Sunday, November 2, 2014

Look to the 'Exit' to Enter a Consumer's Mind and Improve Experience

6:54 PM Posted by Unknown No comments
Looking to improve your customer's experience online? In order to successfully improve a customer's experience on your company's website you must first know what sort of experience they are having. How is a customer entering, traveling through and perhaps most importantly exiting your site?

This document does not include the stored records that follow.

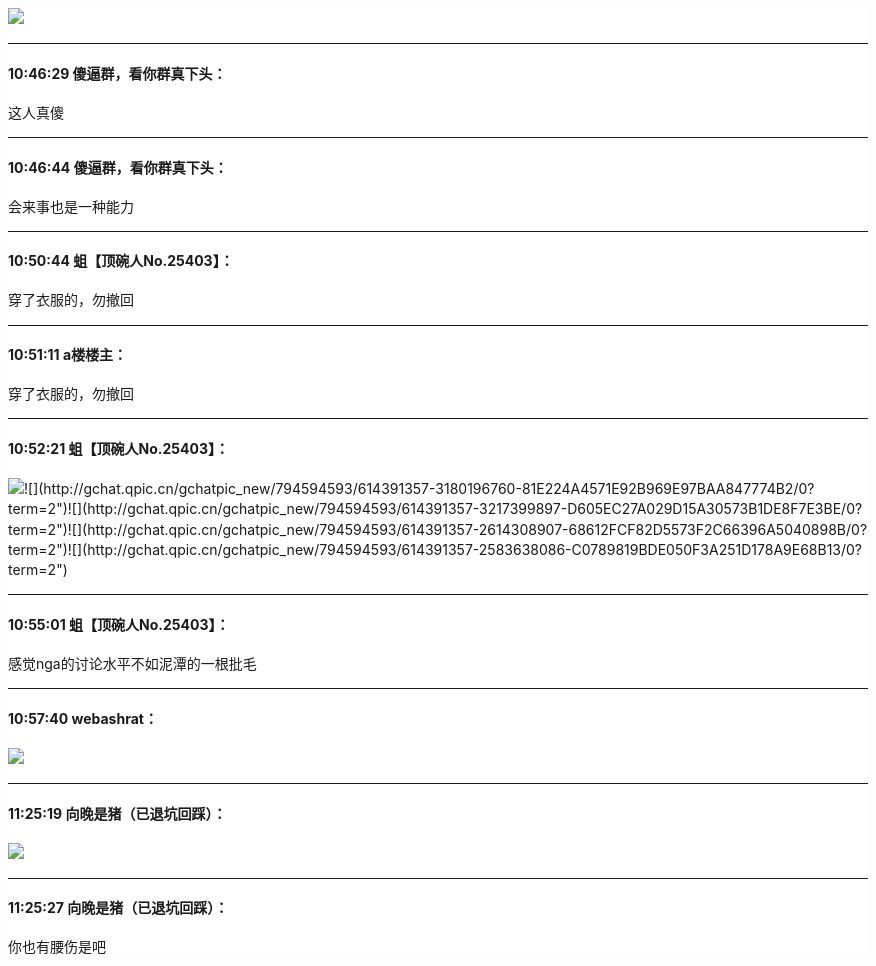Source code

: ![](http://gchat.qpic.cn/gchatpic_new/794594593/614391357-2738101606-7C79860DFF33E01F97A0D9CA283167C8/0?term=2")

*****

#### 10:46:29  傻逼群，看你群真下头：

这人真傻

*****

#### 10:46:44  傻逼群，看你群真下头：

会来事也是一种能力

*****

#### 10:50:44  蛆【顶碗人No.25403】：

穿了衣服的，勿撤回

*****

#### 10:51:11  a楼楼主：

穿了衣服的，勿撤回

*****

#### 10:52:21  蛆【顶碗人No.25403】：

![](http://gchat.qpic.cn/gchatpic_new/794594593/614391357-2454893346-43C37A1D44939C6B921924C9539B31C6/0?term=2")![](http://gchat.qpic.cn/gchatpic_new/794594593/614391357-3180196760-81E224A4571E92B969E97BAA847774B2/0?term=2")![](http://gchat.qpic.cn/gchatpic_new/794594593/614391357-3217399897-D605EC27A029D15A30573B1DE8F7E3BE/0?term=2")![](http://gchat.qpic.cn/gchatpic_new/794594593/614391357-2614308907-68612FCF82D5573F2C66396A5040898B/0?term=2")![](http://gchat.qpic.cn/gchatpic_new/794594593/614391357-2583638086-C0789819BDE050F3A251D178A9E68B13/0?term=2")

*****

#### 10:55:01  蛆【顶碗人No.25403】：

感觉nga的讨论水平不如泥潭的一根批毛

*****

#### 10:57:40  webashrat：

![](http://gchat.qpic.cn/gchatpic_new/2625239949/614391357-3085400980-C51310B02424957F3DCB5BD5BBB4F932/0?term=2")

*****

#### 11:25:19  向晚是猪（已退坑回踩）：

![](http://gchat.qpic.cn/gchatpic_new/1759772708/614391357-2340493340-7E58BD69F28BC574D20602667BB584DD/0?term=2")

*****

#### 11:25:27  向晚是猪（已退坑回踩）：

你也有腰伤是吧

The web analytics exit page metric characterizes "the last page on a site accessed during a visit which identified the end of a visit or session" (Reed College of Media, 2014). Everyone who visits a site is at a point going to leave. Good web design leads a user through a series of pages to deliver the information or action being sought by both consumer and business. A well-designed site therefore would have pages with both high exit page ratios (i.e. receipt and thank you pages) and low exit page ratios (i.e. home page).

Exit page is often confused with bounce rate. So let's be clear: "Exit Rate shows the percentage of people who entered anywhere on the site but exited from a particular page. Bounce rate shows the percentage of people who entered on a particular page, did nothing, and exited from the site on the same page" (Kaushik, 2010). In web analytics, the exit page can tell if a consumer has had the experience intended for them after visiting a site for a particular purpose (i.e. making a purchase, answering a question, ordering a pizza).

ProPublica, during the 2012 election, created a news application called Free the Files entirely focused on optimizing the exit page metric with what they labeled as "Casino-Driven Design". According to Shaw (2013), "Casino-driven design cuts away all distraction and drives the user's attention toward staying focused on a single task. Casino-driven design creates an optimal atmosphere for task completion by actively discouraging cross-site exploration and page exits". In the case of Free the Files, the task was to analyze and transcribe millions of invoices and files in to clean data for clearer insight in TV ad spending by campaigns.


Source: Shaw, Al. (2013, March 20) ProPublica Nerd Blog

Beyond a clean page with no section links, backlinks to the homepage, ads or other "distracting" elements; ProPublica's casino-driven design begins with a 'glass door' technique revealing what activities are available once you sign up. Once a user signed-up, wayfinding banners with encouragement and direction appeared at the top of each page directing the user to their next action.

ProPublica's casino-driven design efforts are a great example of optimizing the Exit Page metric. The Exit Page report in Google Analytics offers a direct view of key pages  to look at in optimizing your company's site for better performance. If user's are exiting from a page that is meant to lead to another action, ask yourself what elements on the page can be improved to lead them there.

  • Does it offer mediocre copywriting?
  • Is it clear what the user's next step (or click) should be?
  • Is it slow to load or require a lot of scrolling?
  • Is it dull and unengaging?

If the primary exit page is your thank you page after checkout, give your web developer a holiday bonus as when users are reaching the exit page intended for them your business goals are being met.



References

Kaushik, A. (2010). Web analytics 2.0: The art of online accountability & science of customer centricity.Indianapolis, IN: Wiley Publishing. ISBN# 978-0470529393

Reed College of Media. (2014). Basic web analytics.